In our previous

study, the S10-GERMS method was demonstrated to be a useful tool for bacterial classification at species, subspecies, and strain levels of genera Bacillus and Pseudomonas strains based on phylogenetic analysis (Hotta et al., 2010b, 2011). In this study, our research focused on the identification of diverse APEOn-degrading bacteria, the Sphingomonadaceae, in the environment using the S10-GERMS method. First, the ribosomal subunit protein masses were calculated by S10 and spc operon sequencing of the Sphingomonadaceae. To construct the database, their masses were corrected by the observed Selumetinib mass analyzed by MALDI-TOF MS. Finally, ribosomal subunit proteins as biomarkers coded in S10 and spc operons were selected based on the corrected database. The selected biomarkers enabled rapid bacterial identification and phylogenetic classification

of the Sphingomonadaceae selleckchem by constructing a ribosomal protein database. The Sphingomonadaceae strains listed in Table 1 were used in this study. A number of isolated APEOn-degrading bacteria were identified as diverse species of the Sphingomonadaceae in our laboratory. The NBRC and JCM strains were purchased from the National Institute of Technology and Evaluation (NITE)-Biological Resource Center (NBRC, Kisarazu, Japan) and the RIKEN BRC (JCM, Wako, Japan) through the National Bio-Resource Project of MEXT, Japan, respectively. Each bacterial strain was grown aerobically in the medium and at the temperature recommended by suppliers. Sphingopyxis macrogoltabidus Sphingopyxis terraea t-Octylphenol polyethoxylates (OPEOn), which have the commercial name Triton X-100 (TX-100), were purchased from Wako (Kyoto, Japan) and Aldrich Chemical Co., respectively. The liquid basal salt medium with 0.1% (w/v) TX-100 as the sole carbon source, named TX-A medium, Flavopiridol (Alvocidib) was used for APEOn-degrading bacteria.

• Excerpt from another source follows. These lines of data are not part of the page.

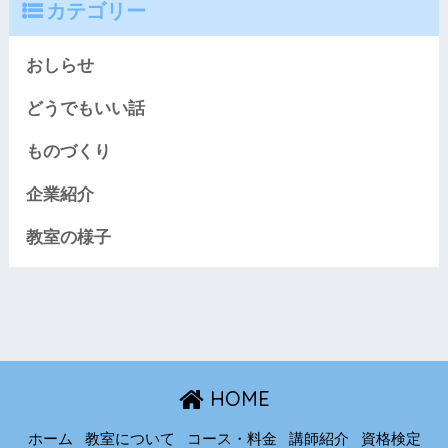
カテゴリー
おしらせ
どうでもいい話
ものづくり
企業紹介
教室の様子
HOME
ホーム
教室について
コース・料金
講師紹介
資格検定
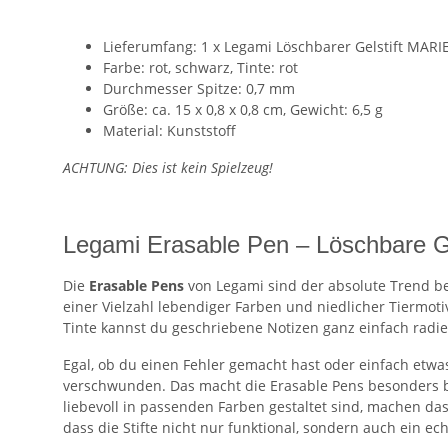
Lieferumfang: 1 x Legami Löschbarer Gelstift MAR
Farbe: rot, schwarz, Tinte: rot
Durchmesser Spitze: 0,7 mm
Größe: ca. 15 x 0,8 x 0,8 cm, Gewicht: 6,5 g
Material: Kunststoff
ACHTUNG: Dies ist kein Spielzeug!
Legami Erasable Pen – Löschbare Gel
Die
Erasable Pens
von Legami sind der absolute Trend bei
einer Vielzahl lebendiger Farben und niedlicher Tiermoti
Tinte kannst du geschriebene Notizen ganz einfach radi
Egal, ob du einen Fehler gemacht hast oder einfach etwa
verschwunden. Das macht die Erasable Pens besonders bei
liebevoll in passenden Farben gestaltet sind, machen da
dass die Stifte nicht nur funktional, sondern auch ein ec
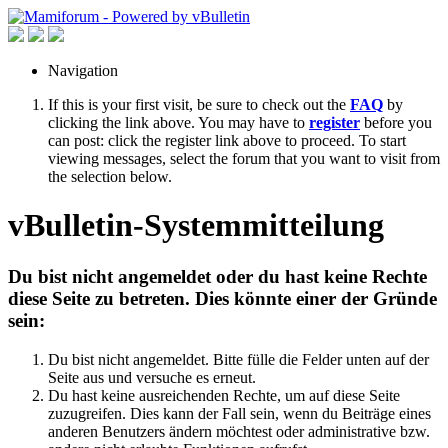
Navigation
If this is your first visit, be sure to check out the
FAQ
by
clicking the link above. You may have to
register
before you
can post: click the register link above to proceed. To start
viewing messages, select the forum that you want to visit from
the selection below.
vBulletin-Systemmitteilung
Du bist nicht angemeldet oder du hast keine Rechte
diese Seite zu betreten. Dies könnte einer der Gründe
sein:
Du bist nicht angemeldet. Bitte fülle die Felder unten auf der
Seite aus und versuche es erneut.
Du hast keine ausreichenden Rechte, um auf diese Seite
zuzugreifen. Dies kann der Fall sein, wenn du Beiträge eines
anderen Benutzers ändern möchtest oder administrative bzw.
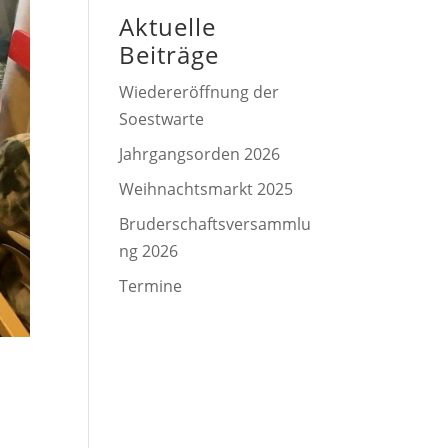
Aktuelle
Beiträge
Wiedereröffnung der
Soestwarte
Jahrgangsorden 2026
Weihnachtsmarkt 2025
Bruderschaftsversammlu
ng 2026
Termine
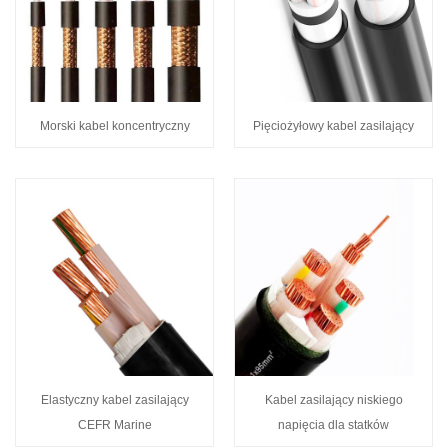
Morski kabel koncentryczny
Pięciożyłowy kabel zasilający
Elastyczny kabel zasilający
Kabel zasilający niskiego
CEFR Marine
napięcia dla statków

TX-A medium was described in our previous study (Hotta et al., 2010a). Chromosomal DNA was extracted from the bacteria

as described previously (Hotta et al., 2010b). The quantity and quality of the extracted DNA were estimated by measuring the UV absorption spectrum (BioSpce-mini; Shimadzu, Kyoto, Japan). PCR amplification of S10 and spc operons was performed using KOD containing dNTP at a concentration of 200 μM, each of the primers at a concentration of 4 μM, 100 ng template DNA, and 2.5 U KOD polymerase (Toyobo, Tokyo, Japan) in a total volume of 50 μL. PCR amplification conditions of S10 and spc operons were as follows: (1) 2 min at 98 °C, (2) 30 cycles of 10 s at 98 °C, 30 s at 50–55 °C, and 6.5 min at 68 °C. PCR and sequencing primers used in this study were designed on the basis of consensus nucleotide sequences of S10 and spc operons from seven genome-sequenced strains of the Sphingomonadaceae with the clustal x program for the alignment of nucleotide sequences (Table 2). The sequencing reaction was carried out using a bigdye ver. 3.